Dans un ouvrage paru il y a une dizaine d’années, Serge Blanchard, ancien vice-président du Boston Consulting Group, déplorait que les Français connaissent mieux les noms de leurs clubs de football que ceux des entreprises qui portent haut les couleurs de la France dans l’arène de la mondialisation (1). Ainsi, rares sont nos compatriotes qui ont entendu parler de Tereos. Dommage, car cette coopérative agricole originaire du nord de la France est devenue, en moins de deux décennies, le troisième groupe sucrier mondial, présent dans 18 pays et 4 continents ! La saga inspirante d’un « champion français des territoires » dont voici les ressorts.



L’histoire de Tereos commence en 1932, lorsque quelques agriculteurs de l’Aisne se regroupent pour créer la distillerie coopérative d’Origny, destinée à mettre en commun les outils nécessaires à la transformation de leur propre production de betteraves… Malgré les premiers mouvements de croissance, l’entreprise – et la coopérative, puisque c’en est une - conserve son caractère purement local jusqu’à ce que, dans les années 1990, son internationalisation se profile.

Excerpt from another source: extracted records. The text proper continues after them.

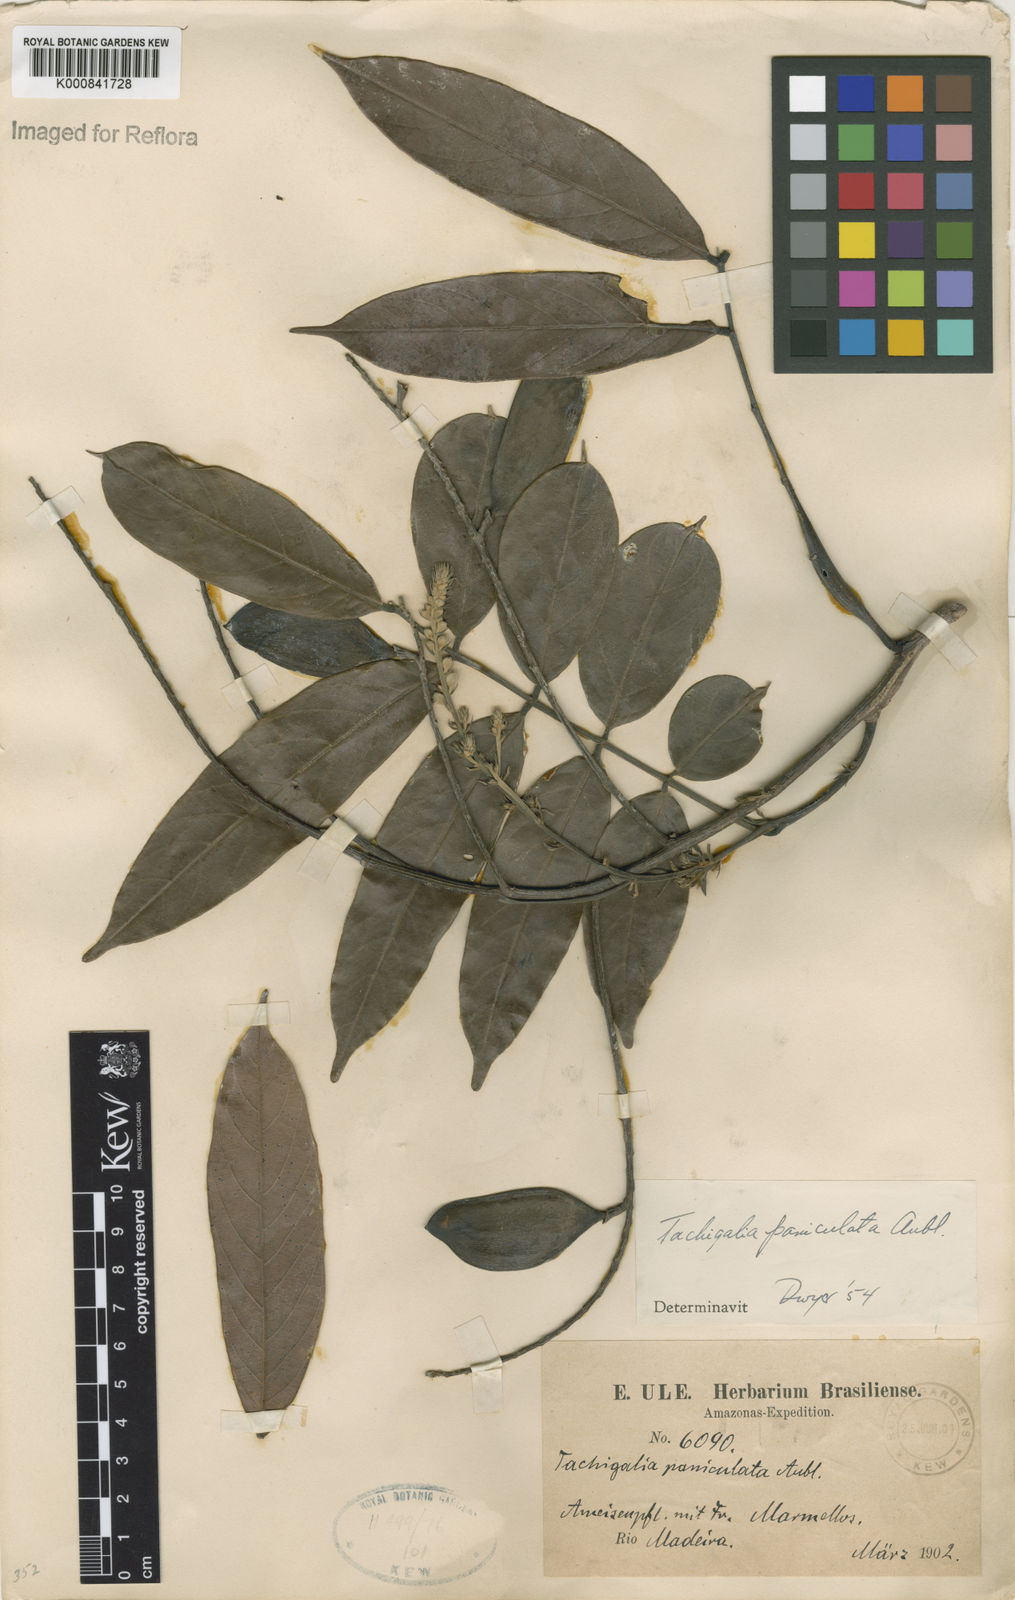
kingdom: Plantae
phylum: Tracheophyta
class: Magnoliopsida
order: Fabales
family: Fabaceae
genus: Tachigali
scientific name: Tachigali paniculata
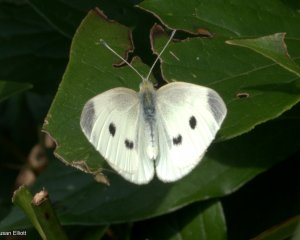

Alors que certains y voient une menace, les coopérateurs de ce qui deviendra Tereos choisissent d’y voir une opportunité et un défi à relever. Une vision stratégique de long terme est depuis lors mise en œuvre avec audace, persévérance et méthode.
 

Croissance et développement

Plutôt que de se laisser enfermer dans une position défensive, les dirigeants successifs de la coopérative passent résolument à l’offensive. Après le rapprochement bien mené avec des sucreries ou coopératives voisines en France, pour donner naissance au n° 1 français du sucre, un saut d’échelle est réalisé au début des années 2000. Conscient des règles qui prévaudront dans un marché mondial très compétitif, Tereos se lance à l’international, et fait ses premiers pas au Brésil, premier marché sucrier mondial, pour atteindre une taille critique et peser à l’échelle mondiale. En effet, comme l’écrit l’analyste en stratégie d’entreprise Serge Blanchard, “le terrain de jeu de la mondialisation n’admet qu’un nombre limité d’acteurs : les poids lourds, les géants mondiaux”. Troisième groupe sucrier mondial, n° 1 en France et n° 2 au Brésil, Tereos est devenu l’un de ceux-ci. Depuis, Tereos a poursuivi son développement international, renforçant sa présence en Europe et en Asie notamment.
 

Agilité et réactivité

Toutefois, dans un secteur soumis à une recomposition accélérée, la seule taille n’est pas suffisante pour tirer son épingle du jeu. Pour caractériser l’environnement dans lequel évoluent les entreprises contemporaines, les experts en stratégie recourent volontiers à l’acronyme VICA pour “volatile, incertain, complexe et ambigu”. De fait, plus encore que d’autres secteurs économiques, celui du sucre a été confronté à une multitude de changements de toutes natures - économiques, réglementaires, géopolitiques, technologiques, climatiques - qui exigent des acteurs historiques une grande faculté d’adaptation. Alors que, dans un monde stable, la taille suffisait peu ou prou à garantir une certaine pérennité, il faut désormais impérativement y ajouter réactivité et flexibilité.
Les dirigeants de Tereos en sont bien conscients. C’est pourquoi, parallèlement au processus de croissance initié depuis les années 1990, ils ont veillé à doter le groupe de structures simplifiées et modernisées, gages d’agilité. Cette quête permanente d’excellence opérationnelle, sur toute la chaîne de valeur, de l’amont agricole à la logistique export en passant par l’efficience industrielle, se poursuit aujourd’hui : elle fait partie des axes stratégiques du nouveau programme Ambitions 2022, qui prépare l’avenir en mettant notamment un accent particulier sur la transformation digitale comme levier de performance.
 

Internationalisation des implantations

Pour tirer parti de l’émergence d’un marché mondial et compenser la décroissance de la consommation en Europe, Tereos a fait le choix ambitieux de ne pas seulement miser sur l’exportation du sucre produit en France et en Europe mais de s’implanter directement sur les marchés émergents. Tereos dispose ainsi de 8 sites industriels au Brésil, 6 en Afrique, 3 en Asie. Ses produits et services sont vendus dans plus de 130 pays. Cette politique répond à une mutation de long terme du marché. “Nous constatons un changement des habitudes alimentaires : dans certains marchés comme l’Europe, la consommation de sucre décroît. En revanche, la demande est en croissance en Afrique et en Asie : accompagner cette internationalisation de notre clientèle est un enjeu majeur pour l’avenir. Tereos réalise déjà 30 % de son chiffre d’affaires dans les pays émergents. La capacité à se projeter à l’international sera déterminante pour les années à venir”, explique Alexis Duval, Président du Directoire du Groupe (2).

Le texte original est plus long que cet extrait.